Fraud isn’t an easy topic for the ad industry to discuss — in fact, I was the only speaker at GDC 2016 to tackle it. Many people from the audience asked me why are there not more resources out there to educate developers about fraud. That thought resonated with me, and in light of recent online conversations from a few Chartboost suspended accounts, I want to address those concerns with as much transparency as possible.
Let’s face it, advertising fraud presents an enormous, costly, and often undetected challenge for game devs. A study from the Interactive Advertising Bureau estimates that advertising fraud costs advertisers over $8 billion per year, with nearly $1.3 billion of that on mobile devices. This means ads are served but not viewed by human users — allowing fraudsters to cash in on the impressions. Right now mobile advertising is the fastest growing and most lucrative of any advertising platform, meaning the challenges of fraud will only get bigger.
When we started building Chartboost 5 years ago, it was critical for us to have a clear developer-first mentality, growing deep partnerships with the developer community based on trust, transparency, and control. I strongly believe that’s why today Chartboost is the largest mobile games marketplace where over 300,000 apps acquire valuable players and monetize their audiences. But fraudulent traffic jeopardizes the pillars of our platform as it lowers the quality of our network and muddies our partnership with publishers. We take fraud very seriously.
We’re all responsible
While often the challenge falls to the ad networks, the entire ecosystem is responsible for fraud prevention. The only way to protect the industry is to work together.
Here are a few ways to start from wherever you are in the industry:
In a CPI/CPA world, the ad networks invoice advertisers based on converted installs. This data is sent from the attribution platforms to the ad networks. The advertisers often look to the ad network to ensure quality installs, but they should also expect attribution platforms to be vigilant in preventing fraudulent behaviors.
In 2016, every advertiser should request transparency and control to optimize their campaigns on the fly and filter out low quality publishing apps. This protects the advertiser and contributes to a healthier network for ad partners.
As mentioned above, many fraudulent sources can be detected by looking at the attributes of an install. Attribution platforms have unique access to broad data within the app ecosystem and should leverage this intel to better prevent fraud. Signals such as abnormal time between clicks and installs, blacklisted or illegal IPs, VPN traffic, and increased duplicate installs from a single device are data points that should be automatically detected and managed on the attribution side. The main attribution platforms are already investing in advanced preventative technology.
Protecting the health of your network should be the top priority as an ad platform. Every ad platform needs to be serious about devoting internal efforts to combat fraud. From analyzing traffic sources to quickly acting on fraud signals, these mechanisms improve accuracy the longer they are in motion. And the more consistent we are across the industry, the less false-positives and the more successful we become in winning the battle.

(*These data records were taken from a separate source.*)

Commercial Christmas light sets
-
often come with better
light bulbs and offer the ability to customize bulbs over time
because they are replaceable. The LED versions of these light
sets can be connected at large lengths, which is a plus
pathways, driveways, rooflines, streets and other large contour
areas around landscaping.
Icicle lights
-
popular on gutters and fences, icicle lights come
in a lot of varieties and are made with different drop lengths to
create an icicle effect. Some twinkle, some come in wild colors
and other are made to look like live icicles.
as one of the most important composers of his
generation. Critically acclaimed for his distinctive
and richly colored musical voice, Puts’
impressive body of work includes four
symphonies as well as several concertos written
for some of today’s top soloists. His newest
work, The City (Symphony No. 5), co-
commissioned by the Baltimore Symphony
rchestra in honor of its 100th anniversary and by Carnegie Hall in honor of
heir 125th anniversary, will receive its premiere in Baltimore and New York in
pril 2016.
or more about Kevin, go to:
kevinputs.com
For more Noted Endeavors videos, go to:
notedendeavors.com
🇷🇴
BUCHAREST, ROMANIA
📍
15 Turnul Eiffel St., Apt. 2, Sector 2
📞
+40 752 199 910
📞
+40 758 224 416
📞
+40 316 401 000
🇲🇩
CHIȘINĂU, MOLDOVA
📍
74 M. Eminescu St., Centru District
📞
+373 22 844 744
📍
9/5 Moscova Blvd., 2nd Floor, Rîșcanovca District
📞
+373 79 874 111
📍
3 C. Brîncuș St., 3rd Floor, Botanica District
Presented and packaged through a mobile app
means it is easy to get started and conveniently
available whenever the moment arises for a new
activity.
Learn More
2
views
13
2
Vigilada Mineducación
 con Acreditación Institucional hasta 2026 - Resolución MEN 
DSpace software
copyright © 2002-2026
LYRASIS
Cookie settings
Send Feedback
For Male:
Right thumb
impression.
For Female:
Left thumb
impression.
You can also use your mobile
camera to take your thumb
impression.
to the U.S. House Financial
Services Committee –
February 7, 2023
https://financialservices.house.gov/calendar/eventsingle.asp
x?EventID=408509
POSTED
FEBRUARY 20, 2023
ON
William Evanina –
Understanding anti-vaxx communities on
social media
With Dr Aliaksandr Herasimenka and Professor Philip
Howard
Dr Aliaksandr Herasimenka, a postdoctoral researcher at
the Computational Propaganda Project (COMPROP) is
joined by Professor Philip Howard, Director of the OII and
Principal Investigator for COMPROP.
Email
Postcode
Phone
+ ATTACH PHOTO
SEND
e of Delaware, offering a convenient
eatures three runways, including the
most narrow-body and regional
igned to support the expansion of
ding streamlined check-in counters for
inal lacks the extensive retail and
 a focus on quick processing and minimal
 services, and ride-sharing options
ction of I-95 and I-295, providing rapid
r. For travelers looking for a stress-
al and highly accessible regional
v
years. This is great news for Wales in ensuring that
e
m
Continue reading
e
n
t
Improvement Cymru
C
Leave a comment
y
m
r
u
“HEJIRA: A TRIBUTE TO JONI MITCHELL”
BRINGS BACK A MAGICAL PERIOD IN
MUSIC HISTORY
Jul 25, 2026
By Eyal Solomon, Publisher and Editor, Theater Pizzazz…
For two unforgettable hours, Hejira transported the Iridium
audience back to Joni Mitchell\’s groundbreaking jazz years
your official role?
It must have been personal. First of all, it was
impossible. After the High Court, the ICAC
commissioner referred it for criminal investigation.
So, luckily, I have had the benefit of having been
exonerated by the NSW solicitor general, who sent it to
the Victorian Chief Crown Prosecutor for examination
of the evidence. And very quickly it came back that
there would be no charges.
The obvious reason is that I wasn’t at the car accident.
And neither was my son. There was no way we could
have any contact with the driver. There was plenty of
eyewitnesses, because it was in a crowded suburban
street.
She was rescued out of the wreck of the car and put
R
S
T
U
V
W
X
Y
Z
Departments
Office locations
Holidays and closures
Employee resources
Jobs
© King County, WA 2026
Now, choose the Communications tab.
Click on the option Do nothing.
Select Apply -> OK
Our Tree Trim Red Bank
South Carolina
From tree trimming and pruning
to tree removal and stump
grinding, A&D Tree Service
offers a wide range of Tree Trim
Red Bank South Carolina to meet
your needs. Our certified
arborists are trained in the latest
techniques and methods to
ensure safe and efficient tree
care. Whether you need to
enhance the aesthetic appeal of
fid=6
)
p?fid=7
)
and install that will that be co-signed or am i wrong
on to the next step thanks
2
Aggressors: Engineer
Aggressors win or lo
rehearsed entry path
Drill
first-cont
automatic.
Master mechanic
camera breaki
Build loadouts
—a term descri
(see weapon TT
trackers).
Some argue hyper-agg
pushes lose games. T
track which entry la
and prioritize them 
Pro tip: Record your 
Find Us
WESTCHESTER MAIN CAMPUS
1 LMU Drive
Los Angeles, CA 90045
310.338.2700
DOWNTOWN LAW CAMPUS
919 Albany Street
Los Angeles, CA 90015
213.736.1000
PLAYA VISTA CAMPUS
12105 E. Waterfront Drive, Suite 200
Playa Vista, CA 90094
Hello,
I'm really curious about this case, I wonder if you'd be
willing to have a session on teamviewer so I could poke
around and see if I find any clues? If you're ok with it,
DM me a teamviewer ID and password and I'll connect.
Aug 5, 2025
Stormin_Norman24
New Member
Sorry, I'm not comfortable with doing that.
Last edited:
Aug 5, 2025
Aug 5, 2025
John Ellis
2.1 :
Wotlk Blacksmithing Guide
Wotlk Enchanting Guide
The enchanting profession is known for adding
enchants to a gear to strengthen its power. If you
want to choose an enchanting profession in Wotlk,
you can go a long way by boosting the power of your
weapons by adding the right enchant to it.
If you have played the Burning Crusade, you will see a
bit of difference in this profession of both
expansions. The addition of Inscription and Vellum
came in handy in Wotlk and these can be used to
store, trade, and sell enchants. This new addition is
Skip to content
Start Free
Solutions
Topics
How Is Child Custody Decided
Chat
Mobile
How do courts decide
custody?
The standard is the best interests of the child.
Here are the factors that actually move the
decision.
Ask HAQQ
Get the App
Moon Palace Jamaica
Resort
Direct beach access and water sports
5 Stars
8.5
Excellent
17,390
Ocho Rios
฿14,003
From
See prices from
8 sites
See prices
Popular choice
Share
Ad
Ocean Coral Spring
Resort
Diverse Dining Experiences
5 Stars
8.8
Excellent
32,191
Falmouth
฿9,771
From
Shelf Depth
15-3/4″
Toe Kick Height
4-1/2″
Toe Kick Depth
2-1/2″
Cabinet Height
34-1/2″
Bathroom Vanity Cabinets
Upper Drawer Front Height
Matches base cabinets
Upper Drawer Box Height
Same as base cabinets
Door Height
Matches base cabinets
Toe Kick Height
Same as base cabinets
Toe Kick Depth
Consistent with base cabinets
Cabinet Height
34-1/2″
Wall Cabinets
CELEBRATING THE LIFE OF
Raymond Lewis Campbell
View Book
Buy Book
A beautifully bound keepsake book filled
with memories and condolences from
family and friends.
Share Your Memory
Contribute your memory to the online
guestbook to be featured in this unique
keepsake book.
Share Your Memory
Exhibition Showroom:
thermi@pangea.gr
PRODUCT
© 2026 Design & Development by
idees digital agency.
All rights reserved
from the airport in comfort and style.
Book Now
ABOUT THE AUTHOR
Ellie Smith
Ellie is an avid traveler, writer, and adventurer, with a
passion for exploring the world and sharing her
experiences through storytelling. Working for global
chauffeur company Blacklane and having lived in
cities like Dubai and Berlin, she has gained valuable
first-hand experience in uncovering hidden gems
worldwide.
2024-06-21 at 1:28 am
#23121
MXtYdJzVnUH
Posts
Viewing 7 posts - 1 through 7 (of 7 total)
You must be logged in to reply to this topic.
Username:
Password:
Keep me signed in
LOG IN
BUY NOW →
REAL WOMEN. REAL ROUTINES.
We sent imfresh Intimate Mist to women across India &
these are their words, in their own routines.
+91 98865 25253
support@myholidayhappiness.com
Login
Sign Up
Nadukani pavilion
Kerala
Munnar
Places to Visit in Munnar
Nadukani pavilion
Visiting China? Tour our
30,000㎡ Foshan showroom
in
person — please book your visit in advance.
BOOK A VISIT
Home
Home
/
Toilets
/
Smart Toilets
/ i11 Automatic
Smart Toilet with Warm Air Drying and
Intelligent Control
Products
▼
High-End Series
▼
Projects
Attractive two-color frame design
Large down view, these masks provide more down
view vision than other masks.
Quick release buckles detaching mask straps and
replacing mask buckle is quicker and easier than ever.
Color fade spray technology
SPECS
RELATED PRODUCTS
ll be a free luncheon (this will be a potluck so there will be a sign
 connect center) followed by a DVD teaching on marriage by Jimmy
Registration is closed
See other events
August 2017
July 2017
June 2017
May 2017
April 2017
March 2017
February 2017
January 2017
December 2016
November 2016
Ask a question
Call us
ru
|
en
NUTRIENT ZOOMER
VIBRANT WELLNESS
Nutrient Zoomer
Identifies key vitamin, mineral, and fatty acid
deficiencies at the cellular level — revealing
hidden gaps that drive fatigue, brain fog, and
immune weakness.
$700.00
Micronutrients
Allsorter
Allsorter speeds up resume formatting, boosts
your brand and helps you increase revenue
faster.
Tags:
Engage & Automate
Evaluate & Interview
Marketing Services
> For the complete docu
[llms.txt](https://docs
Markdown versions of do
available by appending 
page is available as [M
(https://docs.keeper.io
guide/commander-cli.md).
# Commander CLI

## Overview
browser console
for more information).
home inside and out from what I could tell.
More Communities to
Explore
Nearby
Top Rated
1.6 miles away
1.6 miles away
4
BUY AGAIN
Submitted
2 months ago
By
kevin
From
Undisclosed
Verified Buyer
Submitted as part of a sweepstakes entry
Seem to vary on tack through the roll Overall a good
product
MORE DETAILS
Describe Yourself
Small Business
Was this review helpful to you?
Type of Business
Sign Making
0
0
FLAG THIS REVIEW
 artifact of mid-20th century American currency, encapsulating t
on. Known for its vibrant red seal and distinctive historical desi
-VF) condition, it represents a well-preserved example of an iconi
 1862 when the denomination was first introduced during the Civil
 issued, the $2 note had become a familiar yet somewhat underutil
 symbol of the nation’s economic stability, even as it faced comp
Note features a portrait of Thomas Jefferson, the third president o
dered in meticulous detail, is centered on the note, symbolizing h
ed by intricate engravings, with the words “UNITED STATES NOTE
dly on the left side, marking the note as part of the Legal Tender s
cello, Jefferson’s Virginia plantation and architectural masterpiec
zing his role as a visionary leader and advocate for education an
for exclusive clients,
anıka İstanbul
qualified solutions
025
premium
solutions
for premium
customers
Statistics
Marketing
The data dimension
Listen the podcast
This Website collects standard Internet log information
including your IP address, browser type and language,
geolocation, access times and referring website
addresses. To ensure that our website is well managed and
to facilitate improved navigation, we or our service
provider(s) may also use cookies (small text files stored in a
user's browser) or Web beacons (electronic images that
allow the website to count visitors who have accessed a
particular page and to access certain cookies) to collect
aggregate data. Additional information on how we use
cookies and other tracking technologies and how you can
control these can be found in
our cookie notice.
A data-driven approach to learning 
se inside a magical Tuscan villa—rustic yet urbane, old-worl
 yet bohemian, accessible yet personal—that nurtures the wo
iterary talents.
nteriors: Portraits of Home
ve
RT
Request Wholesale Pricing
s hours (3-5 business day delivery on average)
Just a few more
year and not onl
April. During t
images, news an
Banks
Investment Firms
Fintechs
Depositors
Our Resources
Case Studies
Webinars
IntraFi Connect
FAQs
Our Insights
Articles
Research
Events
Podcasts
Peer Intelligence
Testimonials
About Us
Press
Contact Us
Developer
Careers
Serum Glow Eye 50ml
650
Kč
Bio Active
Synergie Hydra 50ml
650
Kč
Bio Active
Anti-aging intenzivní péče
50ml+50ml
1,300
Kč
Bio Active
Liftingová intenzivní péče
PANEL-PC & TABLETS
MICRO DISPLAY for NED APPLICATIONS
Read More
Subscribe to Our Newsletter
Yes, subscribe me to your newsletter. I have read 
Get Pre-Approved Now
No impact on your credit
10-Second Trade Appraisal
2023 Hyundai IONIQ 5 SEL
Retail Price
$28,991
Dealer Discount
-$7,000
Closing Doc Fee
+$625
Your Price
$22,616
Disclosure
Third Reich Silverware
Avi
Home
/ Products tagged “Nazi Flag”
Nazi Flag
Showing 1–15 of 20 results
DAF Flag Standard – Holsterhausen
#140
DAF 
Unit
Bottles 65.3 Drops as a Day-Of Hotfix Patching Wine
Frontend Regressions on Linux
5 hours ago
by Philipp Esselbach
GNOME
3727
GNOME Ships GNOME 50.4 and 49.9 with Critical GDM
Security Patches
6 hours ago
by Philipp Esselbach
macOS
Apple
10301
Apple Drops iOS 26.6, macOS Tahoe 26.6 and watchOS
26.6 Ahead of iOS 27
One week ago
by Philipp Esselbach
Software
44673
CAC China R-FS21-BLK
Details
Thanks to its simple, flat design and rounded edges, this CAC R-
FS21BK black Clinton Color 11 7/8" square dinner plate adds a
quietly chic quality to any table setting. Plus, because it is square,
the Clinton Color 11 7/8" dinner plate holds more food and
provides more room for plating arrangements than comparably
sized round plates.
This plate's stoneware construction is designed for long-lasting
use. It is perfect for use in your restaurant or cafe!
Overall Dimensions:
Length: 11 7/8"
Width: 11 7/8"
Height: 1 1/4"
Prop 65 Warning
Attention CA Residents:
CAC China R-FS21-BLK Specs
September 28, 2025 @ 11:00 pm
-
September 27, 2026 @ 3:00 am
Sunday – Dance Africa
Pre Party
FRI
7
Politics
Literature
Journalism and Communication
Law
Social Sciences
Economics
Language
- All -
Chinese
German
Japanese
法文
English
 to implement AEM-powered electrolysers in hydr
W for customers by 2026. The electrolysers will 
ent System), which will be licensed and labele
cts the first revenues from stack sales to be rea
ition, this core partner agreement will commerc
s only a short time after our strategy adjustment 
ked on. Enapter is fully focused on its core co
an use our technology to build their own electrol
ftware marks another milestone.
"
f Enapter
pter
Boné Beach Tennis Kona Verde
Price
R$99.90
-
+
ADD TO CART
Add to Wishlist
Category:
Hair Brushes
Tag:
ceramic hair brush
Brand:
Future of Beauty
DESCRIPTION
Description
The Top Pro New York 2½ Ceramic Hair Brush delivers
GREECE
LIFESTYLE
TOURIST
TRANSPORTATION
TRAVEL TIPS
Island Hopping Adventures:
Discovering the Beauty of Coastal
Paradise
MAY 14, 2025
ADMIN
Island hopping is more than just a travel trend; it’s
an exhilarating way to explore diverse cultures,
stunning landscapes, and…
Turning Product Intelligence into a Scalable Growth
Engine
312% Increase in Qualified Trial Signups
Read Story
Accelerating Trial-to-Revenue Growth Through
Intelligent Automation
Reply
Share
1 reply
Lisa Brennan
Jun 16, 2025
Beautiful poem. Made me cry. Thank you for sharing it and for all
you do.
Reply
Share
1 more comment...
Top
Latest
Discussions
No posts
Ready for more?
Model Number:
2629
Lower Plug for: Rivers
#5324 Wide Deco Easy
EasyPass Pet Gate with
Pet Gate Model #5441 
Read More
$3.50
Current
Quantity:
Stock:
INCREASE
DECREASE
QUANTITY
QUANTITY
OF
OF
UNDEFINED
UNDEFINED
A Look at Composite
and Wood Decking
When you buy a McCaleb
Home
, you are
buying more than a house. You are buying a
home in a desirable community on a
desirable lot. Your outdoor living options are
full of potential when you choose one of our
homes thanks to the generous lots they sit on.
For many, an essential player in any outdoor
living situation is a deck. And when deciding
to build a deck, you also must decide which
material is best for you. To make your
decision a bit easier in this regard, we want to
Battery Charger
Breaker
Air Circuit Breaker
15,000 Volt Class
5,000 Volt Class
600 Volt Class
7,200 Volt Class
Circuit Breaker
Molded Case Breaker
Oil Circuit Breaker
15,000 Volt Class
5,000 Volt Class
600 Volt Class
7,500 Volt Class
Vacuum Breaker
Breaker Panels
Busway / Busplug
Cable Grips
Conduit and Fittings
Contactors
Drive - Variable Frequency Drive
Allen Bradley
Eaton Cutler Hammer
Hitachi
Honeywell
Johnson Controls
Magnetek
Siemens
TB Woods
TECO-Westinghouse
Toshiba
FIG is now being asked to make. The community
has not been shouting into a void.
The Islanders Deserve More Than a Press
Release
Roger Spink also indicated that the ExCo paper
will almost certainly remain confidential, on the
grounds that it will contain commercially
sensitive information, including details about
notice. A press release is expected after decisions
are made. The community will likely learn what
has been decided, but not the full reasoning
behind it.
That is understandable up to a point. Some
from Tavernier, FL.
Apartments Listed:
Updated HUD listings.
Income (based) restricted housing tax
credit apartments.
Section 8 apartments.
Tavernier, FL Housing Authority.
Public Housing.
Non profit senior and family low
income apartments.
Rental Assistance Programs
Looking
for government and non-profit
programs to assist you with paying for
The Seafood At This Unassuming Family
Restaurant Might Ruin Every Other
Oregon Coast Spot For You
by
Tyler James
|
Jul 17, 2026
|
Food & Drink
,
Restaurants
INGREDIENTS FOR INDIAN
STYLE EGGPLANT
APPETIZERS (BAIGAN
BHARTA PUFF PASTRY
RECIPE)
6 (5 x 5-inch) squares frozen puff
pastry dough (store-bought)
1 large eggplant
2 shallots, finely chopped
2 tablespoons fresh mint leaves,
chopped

When a publisher is flagged by fraud detection methods and suspended, I can understand the frustration. We hear the feedback across our channels. Ultimately, though, the responsibility to prevent fraud falls to the publisher. When a game developer opens their inventory to ad networks, it’s their job to ensure the traffic they provide is legitimate. This includes staying within any network’s terms of service. For developers who are just getting started, here’s a list of best practices to keep your app healthy.
We have zero tolerance for ad fraud
At Chartboost, we strive to make it easy for all mobile game developers to join as a new publisher. We also invest heavily in fraud prevention because it’s our duty to create a healthy, trustworthy ecosystem for both advertisers and publishers. Our traffic sources are closely monitored as we leverage hundreds of signals powered by machine learning algorithms and our human-powered industry expertise to stop fraud. We don’t tolerate fraudulent behavior and shut down accounts that present clear evidence of fraudulent activity.
That said, with automated systems there can be false-positives and we have made mistakes in the past. When we’re wrong, we’ll own up to that (and I have personally apologized). We’re continually improving our fraud algorithm with new signals to better root out fraud activity. I want to reiterate our commitment to making fraud detection mechanisms faster, smarter and more reliable. In the end, it’s about protecting all of the legitimate developers in the network.
Let’s fight it together
I know that fraud is a delicate topic to talk about publicly. On one hand, you’re acknowledging the existence of fraudulent traffic in your product. On the other hand, we as an industry have to limit details we share about fraud management because of the risk with fraudster workarounds. It’s also why ad networks have to be vague about the reasons why they suspend accounts.
The reality is that we’re all affected. We need to all take ownership and work together toward a real solution. This week, we’re proud to join our partner Adjust in their new alliance with 12 ad tech companies to combat fraud. Now, what are the next steps we need to take to build a fraud-free industry in 2017?